Voicemail has a bit of reputation as being one of the least liked forms of communication. However, it can be a valuable tool if used properly.
All forms of communicating have their place in the business worlds, and each has its own merits. Knowing how to create a voicemail message that does what you want it to is important.
The majority of people dislike being forced to listen to lengthy voicemail messages. Your clients and business contacts are probably this way too. An overly long voicemail message eats up too much of your contact's time and can cause frustration. Remember, they called in the hope of getting in touch with you, so they're probably already rolling their eyes when they hear the voicemail message kick in. Make it as painless as possible. Ramble on and your caller might hang up and call again when they can get you on the phone in person. Or, worse still, they will hang up and never call back again. In the latter case, you've lost them completely.
What you want from your voicemail message is to inspire your caller to leave you a message that cuts to the chase. In order to persuade them to do this, you need to cut to the chase too.
Don't overcomplicate things. Follow these guidelines and keep it simple.
1. Less is more - know when to shut up!
If the recording period shuts off before you have finished leaving your outgoing message then you are probably waffling on. Get straight to the point. Say who you are then tell the caller other ways they can get in touch with you. It is also important to include a 'fast track' option that lets the caller skip your message and go straight to the 'speak after the tone' stage. That allows him/her to save time which is always appreciated. Keep your tone approachable and your message short.
2. Say who you are:
This sounds really obvious but a fair few people omit to say who they are, assuming that the person calling will know. After all, they made the call. Maybe they do know who they called, but it's good to have it confirmed, that way they know they are through to the right person or department. Or in some cases, the wrong person or department.

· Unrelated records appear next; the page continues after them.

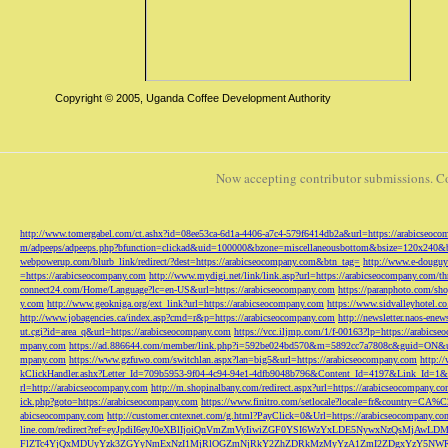
Copyright © 2005, Uganda Coffee Development Authority
Now accepting contributor submissions. C
http://www.tomergabel.com/ct.ashx?id=08ee53ca-6d1a-4406-a7c4-579f6414db2a&url=https://arabicseoc
m/adpeeps/adpeeps.php?bfunction=clickad&uid=100000&bzone=miscellaneousbottom&bsize=120x240&b
webpowerup.com/blurb_link/redirect/?dest=https://arabicseocompany.com&btn_tag=
http://www.e-douguy
=https://arabicseocompany.com
http://www.mydigi.net/link/link.asp?url=https://arabicseocompany.com/thri
connect24.com/Home/Language?lc=en-US&url=https://arabicseocompany.com
https://paranphoto.com/sh
y.com
http://www.geokniga.org/ext_link?url=https://arabicseocompany.com
https://www.sidvalleyhotel.co
http://www.jobagencies.ca/index.asp?cmd=r&p=https://arabicseocompany.com
http://newsletter.naos-en
ut.cgi?id=area_q&url=https://arabicseocompany.com
https://vcc.iljmp.com/1/f-00163?lp=https://arabics
mpany.com
https://ad.886644.com/member/link.php?i=592be024bd570&m=5892cc7a7808c&guid=ON&url
mpany.com
https://www.gzfuwo.com/switchlan.aspx?lan=big5&url=https://arabicseocompany.com
http:/
kClickHandler.ashx?Letter_Id=709b5953-9f04-4c94-94e1-4dfb9048b796&Content_Id=4197&Link_Id=1&
rl=http://arabicseocompany.com
http://m.shopinalbany.com/redirect.aspx?url=https://arabicseocompany.c
ick.php?goto=https://arabicseocompany.com
https://www.finitro.com/setlocale?locale=fr&country=CA
abicseocompany.com
http://customer.cntexnet.com/g.html?PayClick=0&Url=https://arabicseocompany.co
line.com/redirect?ref=eyJpdiI6eyJ0eXBlIjoiQnVmZmVyIiwiZGF0YSI6WzYxLDE5NywxNzQs
FlZTc4YjQxMDUyYzk3ZGYyNmExNzI1MjRlOGZmNjRkY2ZhZDRkMzMyYzA1ZmI2ZDgxYzY5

Your message might run thus: "Hello. You've reached the voicemail of John Smith, managing director of John Smith Enterprises." As an intro that sort of message is fine, it gives enough detail about you and your position. Sometimes, though, a caller mightn't be looking for you at all, he could be looking to contact your P.A, your advertising department or your technical services. In that case it can be useful if you give menu options that help the caller contact the right person or department. It's not essential to include these options but it's worth considering if you often find you get calls that could be better dealt with by another person or department. For example, if you frequently get calls from people wanting your customer services team you could say, "If you have a customer services issue you can to speak to Jane on extension 321."